LONDON (Reuters) - The Brexit ball is in Britain’s court and the country should start the procedure to exit the European Union as soon as possible, Austrian Finance Minister Hans Joerg Schelling said on Thursday.
He said Britain’s shock June 23 referendum vote to leave the European Union was a decision he greatly regretted but that had to be respected.
“Britain has to deliver, not the European Union...First of all, the most important step is to start the procedure by triggering Article 50 which has to be presented by Great Britain, and I hope so really soon,” Schelling told Reuters in an interview.
“Second step is: Great Britain told us they don’t want to leave Europe, they just want to leave the European Union so therefore it is necessary to find a way for something like a trade contract, an association contract,” he said.
Such a contract could allow cooperation between Britain and the bloc on economic issues akin to the current relationship.
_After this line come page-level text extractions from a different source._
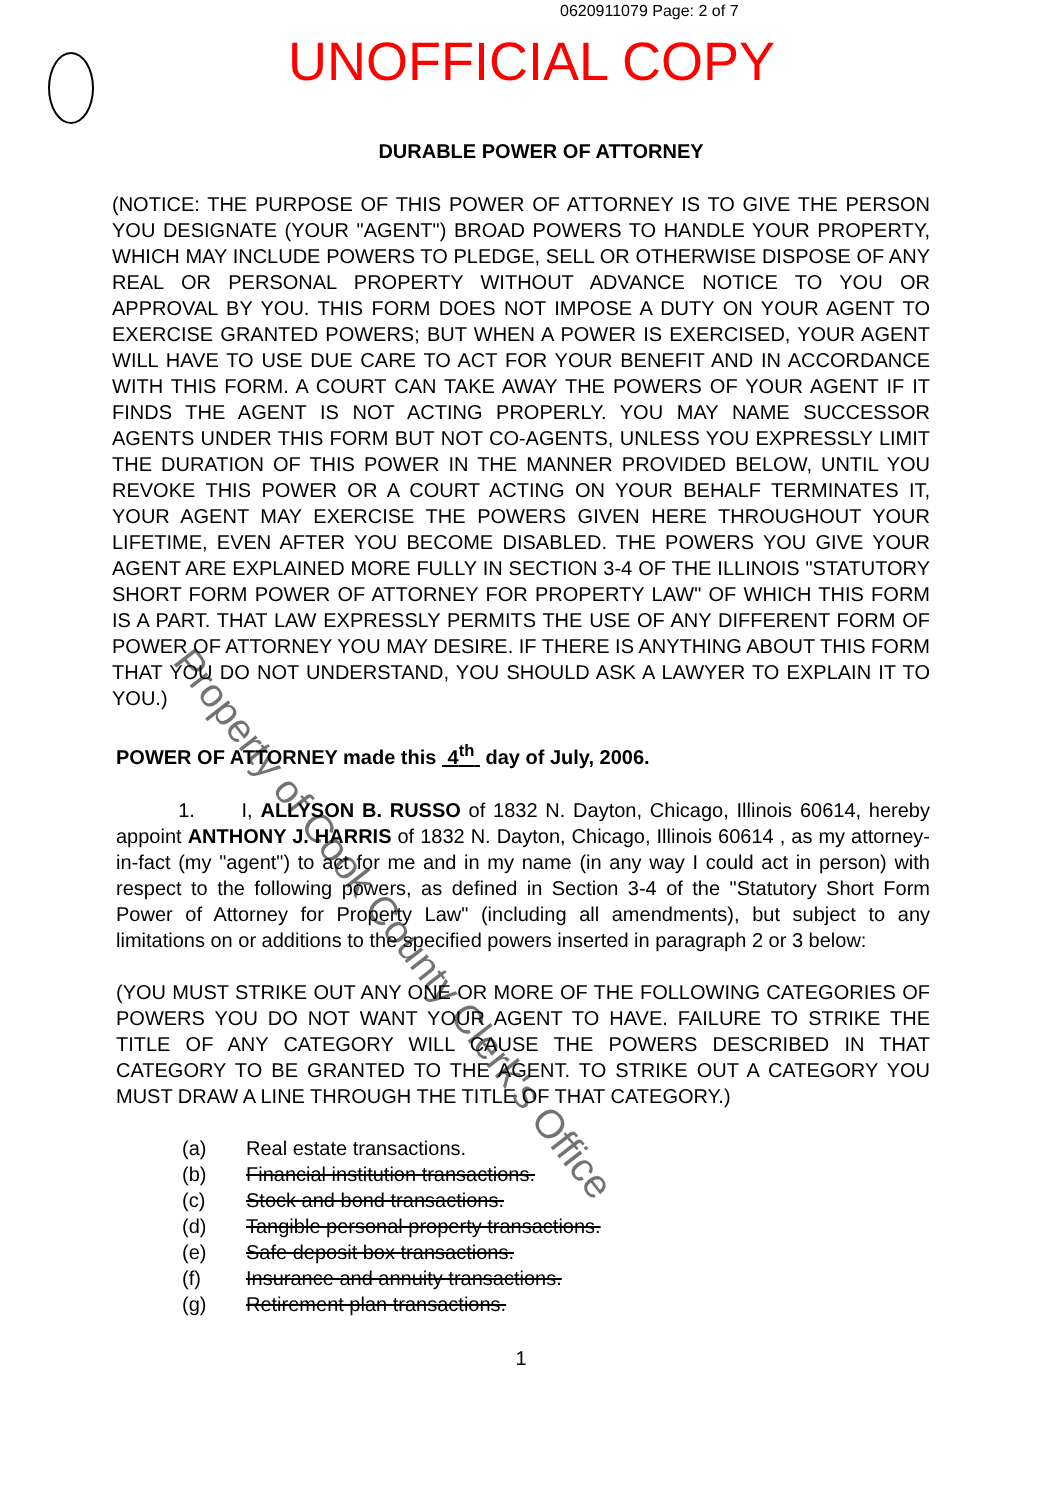0620911079 Page: 2 of 7
UNOFFICIAL COPY
DURABLE POWER OF ATTORNEY
(NOTICE: THE PURPOSE OF THIS POWER OF ATTORNEY IS TO GIVE THE PERSON YOU DESIGNATE (YOUR "AGENT") BROAD POWERS TO HANDLE YOUR PROPERTY, WHICH MAY INCLUDE POWERS TO PLEDGE, SELL OR OTHERWISE DISPOSE OF ANY REAL OR PERSONAL PROPERTY WITHOUT ADVANCE NOTICE TO YOU OR APPROVAL BY YOU. THIS FORM DOES NOT IMPOSE A DUTY ON YOUR AGENT TO EXERCISE GRANTED POWERS; BUT WHEN A POWER IS EXERCISED, YOUR AGENT WILL HAVE TO USE DUE CARE TO ACT FOR YOUR BENEFIT AND IN ACCORDANCE WITH THIS FORM. A COURT CAN TAKE AWAY THE POWERS OF YOUR AGENT IF IT FINDS THE AGENT IS NOT ACTING PROPERLY. YOU MAY NAME SUCCESSOR AGENTS UNDER THIS FORM BUT NOT CO-AGENTS, UNLESS YOU EXPRESSLY LIMIT THE DURATION OF THIS POWER IN THE MANNER PROVIDED BELOW, UNTIL YOU REVOKE THIS POWER OR A COURT ACTING ON YOUR BEHALF TERMINATES IT, YOUR AGENT MAY EXERCISE THE POWERS GIVEN HERE THROUGHOUT YOUR LIFETIME, EVEN AFTER YOU BECOME DISABLED. THE POWERS YOU GIVE YOUR AGENT ARE EXPLAINED MORE FULLY IN SECTION 3-4 OF THE ILLINOIS "STATUTORY SHORT FORM POWER OF ATTORNEY FOR PROPERTY LAW" OF WHICH THIS FORM IS A PART. THAT LAW EXPRESSLY PERMITS THE USE OF ANY DIFFERENT FORM OF POWER OF ATTORNEY YOU MAY DESIRE. IF THERE IS ANYTHING ABOUT THIS FORM THAT YOU DO NOT UNDERSTAND, YOU SHOULD ASK A LAWYER TO EXPLAIN IT TO YOU.)
POWER OF ATTORNEY made this 4<sup>th</sup> day of July, 2006.
1. I, ALLYSON B. RUSSO of 1832 N. Dayton, Chicago, Illinois 60614, hereby appoint ANTHONY J. HARRIS of 1832 N. Dayton, Chicago, Illinois 60614 , as my attorney-in-fact (my "agent") to act for me and in my name (in any way I could act in person) with respect to the following powers, as defined in Section 3-4 of the "Statutory Short Form Power of Attorney for Property Law" (including all amendments), but subject to any limitations on or additions to the specified powers inserted in paragraph 2 or 3 below:
(YOU MUST STRIKE OUT ANY ONE OR MORE OF THE FOLLOWING CATEGORIES OF POWERS YOU DO NOT WANT YOUR AGENT TO HAVE. FAILURE TO STRIKE THE TITLE OF ANY CATEGORY WILL CAUSE THE POWERS DESCRIBED IN THAT CATEGORY TO BE GRANTED TO THE AGENT. TO STRIKE OUT A CATEGORY YOU MUST DRAW A LINE THROUGH THE TITLE OF THAT CATEGORY.)
(a) Real estate transactions.
(b) Financial institution transactions.
(c) Stock and bond transactions.
(d) Tangible personal property transactions.
(e) Safe deposit box transactions.
(f) Insurance and annuity transactions.
(g) Retirement plan transactions.
1
Property of Cook County Clerk's Office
However, no compromise could be made on the fact that any country wanting access to the bloc’s common market had to maintain the so-called ‘four freedoms’ -- free movement of workers along with movement of capital, goods and services.
“It is not possible to get rights without obligations...If you want to have access to the single market you have to accept the four freedoms of the European Union,” said Schelling, who was due to meet his British counterpart Philip Hammond on Thursday.
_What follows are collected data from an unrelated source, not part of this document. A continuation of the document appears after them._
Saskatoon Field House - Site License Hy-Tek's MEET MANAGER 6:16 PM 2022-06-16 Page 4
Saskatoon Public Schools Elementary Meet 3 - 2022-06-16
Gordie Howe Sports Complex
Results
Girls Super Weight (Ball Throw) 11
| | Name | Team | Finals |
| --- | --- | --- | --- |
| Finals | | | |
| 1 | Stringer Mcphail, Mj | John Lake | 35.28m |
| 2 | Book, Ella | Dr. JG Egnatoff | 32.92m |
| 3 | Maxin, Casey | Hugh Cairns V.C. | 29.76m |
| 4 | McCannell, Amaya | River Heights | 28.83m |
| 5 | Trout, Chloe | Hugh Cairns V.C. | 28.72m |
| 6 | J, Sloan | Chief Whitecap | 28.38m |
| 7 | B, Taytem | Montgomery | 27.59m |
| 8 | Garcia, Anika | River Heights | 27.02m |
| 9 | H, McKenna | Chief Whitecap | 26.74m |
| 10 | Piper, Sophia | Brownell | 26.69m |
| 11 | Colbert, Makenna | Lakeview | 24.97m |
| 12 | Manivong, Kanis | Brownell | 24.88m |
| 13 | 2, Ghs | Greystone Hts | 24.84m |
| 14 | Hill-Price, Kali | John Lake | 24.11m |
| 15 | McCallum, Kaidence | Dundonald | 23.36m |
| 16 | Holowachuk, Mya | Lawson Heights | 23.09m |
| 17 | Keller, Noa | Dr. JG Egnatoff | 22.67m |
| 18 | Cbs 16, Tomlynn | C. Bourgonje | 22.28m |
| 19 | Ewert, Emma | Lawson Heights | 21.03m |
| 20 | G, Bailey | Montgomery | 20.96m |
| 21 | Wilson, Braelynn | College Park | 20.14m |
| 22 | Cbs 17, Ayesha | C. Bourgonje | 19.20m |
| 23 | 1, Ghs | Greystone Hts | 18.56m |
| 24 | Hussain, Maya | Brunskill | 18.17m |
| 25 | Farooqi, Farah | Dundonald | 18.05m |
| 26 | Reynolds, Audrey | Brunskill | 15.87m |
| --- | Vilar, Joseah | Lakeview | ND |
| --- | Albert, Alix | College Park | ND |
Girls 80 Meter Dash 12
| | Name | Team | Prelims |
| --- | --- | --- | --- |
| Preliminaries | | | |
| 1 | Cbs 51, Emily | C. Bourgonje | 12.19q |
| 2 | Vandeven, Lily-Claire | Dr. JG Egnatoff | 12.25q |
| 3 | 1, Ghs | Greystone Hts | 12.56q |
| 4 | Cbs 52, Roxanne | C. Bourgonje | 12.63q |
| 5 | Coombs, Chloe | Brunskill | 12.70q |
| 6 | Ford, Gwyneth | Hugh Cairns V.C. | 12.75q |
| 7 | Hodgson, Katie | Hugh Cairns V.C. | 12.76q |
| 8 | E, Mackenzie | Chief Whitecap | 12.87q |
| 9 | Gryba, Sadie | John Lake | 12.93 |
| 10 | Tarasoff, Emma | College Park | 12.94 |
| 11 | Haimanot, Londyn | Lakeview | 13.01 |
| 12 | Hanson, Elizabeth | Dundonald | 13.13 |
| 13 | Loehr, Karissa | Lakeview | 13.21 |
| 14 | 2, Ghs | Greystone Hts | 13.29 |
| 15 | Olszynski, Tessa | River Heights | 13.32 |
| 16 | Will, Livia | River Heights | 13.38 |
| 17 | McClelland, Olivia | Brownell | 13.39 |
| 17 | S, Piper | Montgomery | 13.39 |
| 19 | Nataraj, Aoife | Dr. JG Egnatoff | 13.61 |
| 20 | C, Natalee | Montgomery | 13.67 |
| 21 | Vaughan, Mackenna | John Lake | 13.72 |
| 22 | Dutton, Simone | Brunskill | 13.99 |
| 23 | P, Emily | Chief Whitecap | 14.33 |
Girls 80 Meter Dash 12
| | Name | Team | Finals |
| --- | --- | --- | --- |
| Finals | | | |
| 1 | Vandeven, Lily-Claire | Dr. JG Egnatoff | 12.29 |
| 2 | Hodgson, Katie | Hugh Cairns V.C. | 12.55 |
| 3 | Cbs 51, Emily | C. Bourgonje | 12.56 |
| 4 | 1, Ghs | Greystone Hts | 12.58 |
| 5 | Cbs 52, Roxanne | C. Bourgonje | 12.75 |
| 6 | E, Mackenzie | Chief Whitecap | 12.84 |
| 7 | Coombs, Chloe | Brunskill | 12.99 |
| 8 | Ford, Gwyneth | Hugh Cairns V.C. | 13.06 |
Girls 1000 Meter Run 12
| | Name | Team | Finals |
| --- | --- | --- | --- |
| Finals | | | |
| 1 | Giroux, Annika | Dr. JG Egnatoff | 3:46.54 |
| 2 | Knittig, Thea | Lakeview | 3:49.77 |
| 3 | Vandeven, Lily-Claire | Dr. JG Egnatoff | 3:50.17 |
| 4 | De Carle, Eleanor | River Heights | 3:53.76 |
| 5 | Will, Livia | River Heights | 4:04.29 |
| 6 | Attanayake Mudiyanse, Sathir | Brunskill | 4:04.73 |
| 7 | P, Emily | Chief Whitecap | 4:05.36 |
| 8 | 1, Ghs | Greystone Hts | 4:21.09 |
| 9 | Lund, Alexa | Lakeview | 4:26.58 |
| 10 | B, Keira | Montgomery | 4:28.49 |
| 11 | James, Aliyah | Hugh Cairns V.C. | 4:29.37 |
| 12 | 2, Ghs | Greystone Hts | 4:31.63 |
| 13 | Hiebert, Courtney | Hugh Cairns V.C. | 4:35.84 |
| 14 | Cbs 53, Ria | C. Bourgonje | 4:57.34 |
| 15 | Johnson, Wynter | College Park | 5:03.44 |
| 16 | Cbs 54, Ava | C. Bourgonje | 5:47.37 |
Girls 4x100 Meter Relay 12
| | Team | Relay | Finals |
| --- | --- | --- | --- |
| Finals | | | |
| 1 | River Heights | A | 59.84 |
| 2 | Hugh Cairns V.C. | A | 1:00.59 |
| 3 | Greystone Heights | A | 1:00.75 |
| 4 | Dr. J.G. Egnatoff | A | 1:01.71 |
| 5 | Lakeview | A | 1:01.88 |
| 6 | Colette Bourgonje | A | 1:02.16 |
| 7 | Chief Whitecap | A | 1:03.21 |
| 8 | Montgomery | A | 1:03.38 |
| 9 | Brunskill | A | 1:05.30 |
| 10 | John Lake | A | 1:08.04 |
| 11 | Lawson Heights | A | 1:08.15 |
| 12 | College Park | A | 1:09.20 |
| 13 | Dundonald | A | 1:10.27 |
“The question is: How do you make a flexibility in between this because you have many countries that are not members of the European Union like Switzerland, Norway, Lichtenstein - they have contracts with us,” he said, adding each of those countries had specific circumstances.
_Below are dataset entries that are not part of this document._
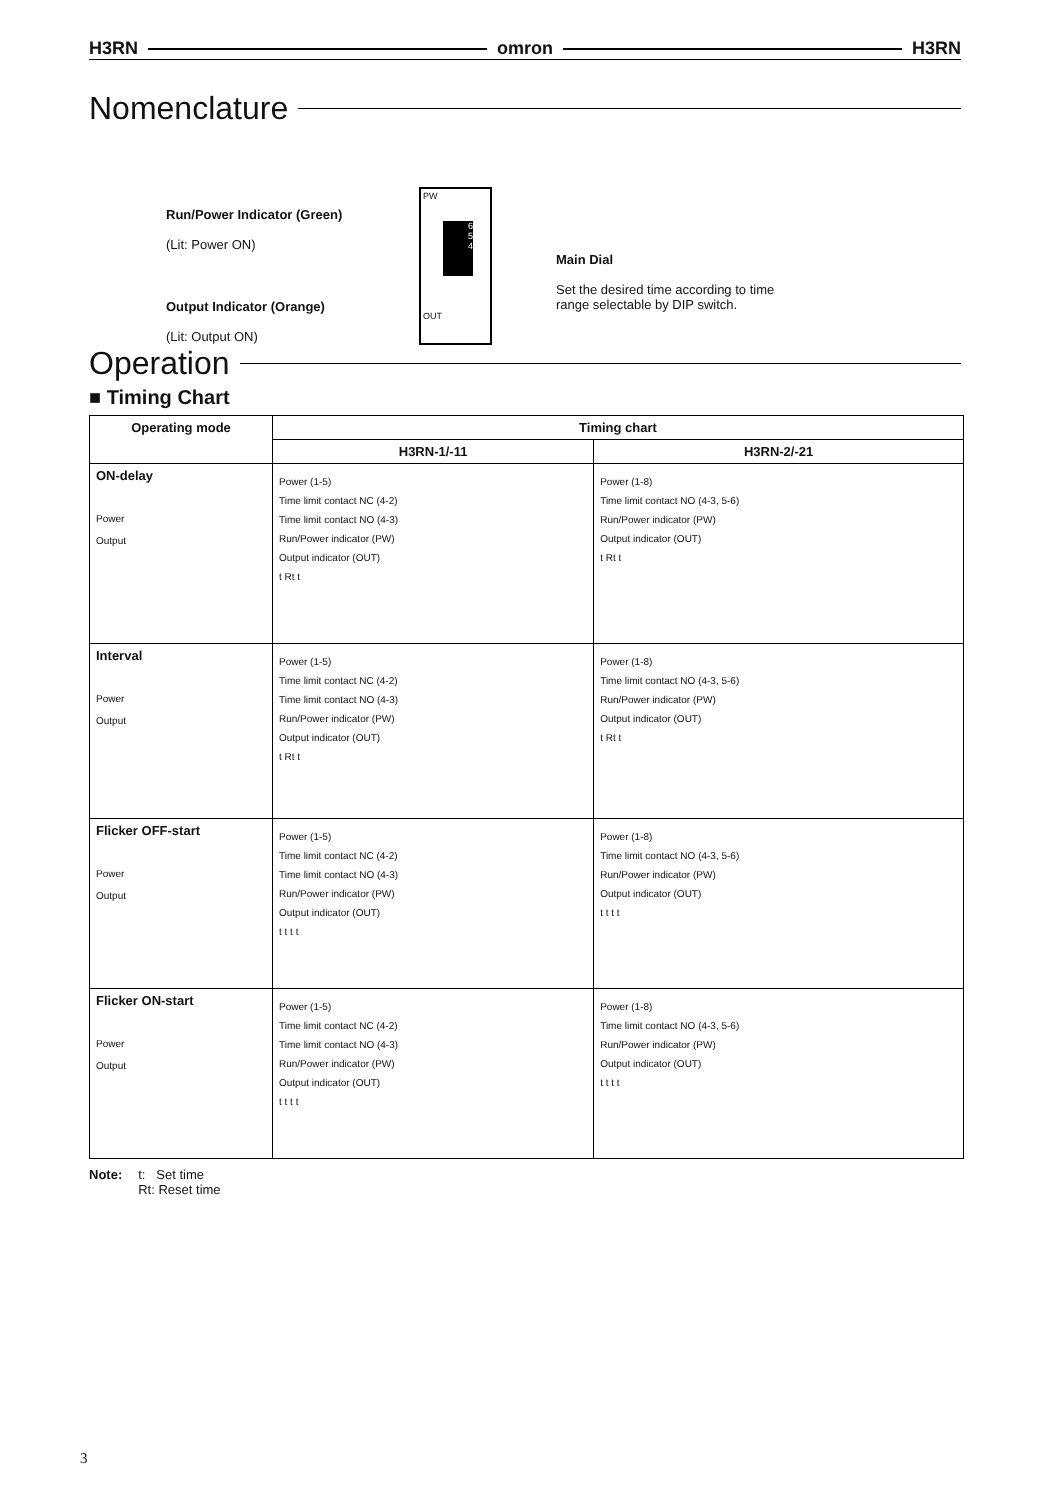H3RN omron H3RN
Nomenclature
Run/Power Indicator (Green)
(Lit: Power ON)
Output Indicator (Orange)
(Lit: Output ON)
PW
6
5
4
OUT
Main Dial
Set the desired time according to time
range selectable by DIP switch.
Operation
■ Timing Chart
| Operating mode | Timing chart | |
| --- | --- | --- |
| | H3RN-1/-11 | H3RN-2/-21 |
| ON-delay Power Output | Power (1-5) Time limit contact NC (4-2) Time limit contact NO (4-3) Run/Power indicator (PW) Output indicator (OUT) t Rt t | Power (1-8) Time limit contact NO (4-3, 5-6) Run/Power indicator (PW) Output indicator (OUT) t Rt t |
| Interval Power Output | Power (1-5) Time limit contact NC (4-2) Time limit contact NO (4-3) Run/Power indicator (PW) Output indicator (OUT) t Rt t | Power (1-8) Time limit contact NO (4-3, 5-6) Run/Power indicator (PW) Output indicator (OUT) t Rt t |
| Flicker OFF-start Power Output | Power (1-5) Time limit contact NC (4-2) Time limit contact NO (4-3) Run/Power indicator (PW) Output indicator (OUT) t t t t | Power (1-8) Time limit contact NO (4-3, 5-6) Run/Power indicator (PW) Output indicator (OUT) t t t t |
| Flicker ON-start Power Output | Power (1-5) Time limit contact NC (4-2) Time limit contact NO (4-3) Run/Power indicator (PW) Output indicator (OUT) t t t t | Power (1-8) Time limit contact NO (4-3, 5-6) Run/Power indicator (PW) Output indicator (OUT) t t t t |
Note: t: Set time
Rt: Reset time
3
“It is not a solution to say: Just let us wait (and see) what is the opinion of the European Union and then we discuss this a little bit.”
Prime Minister Theresa May has said Article 50 would not be triggered this year and warned the government would reveal little about its strategy on key issues like immigration and trade as it prepares to negotiate Britain’s exit from the EU.
Once the exit process has been started, Britain has an initial two-year period to negotiate its departure.
Asked if he was meeting with British banks and industry leaders to make a case for relocating to Austria, Schelling said: “We have many meetings, also with the banks and we are also interested to bring the EBA (European Banking Authority) to Vienna.”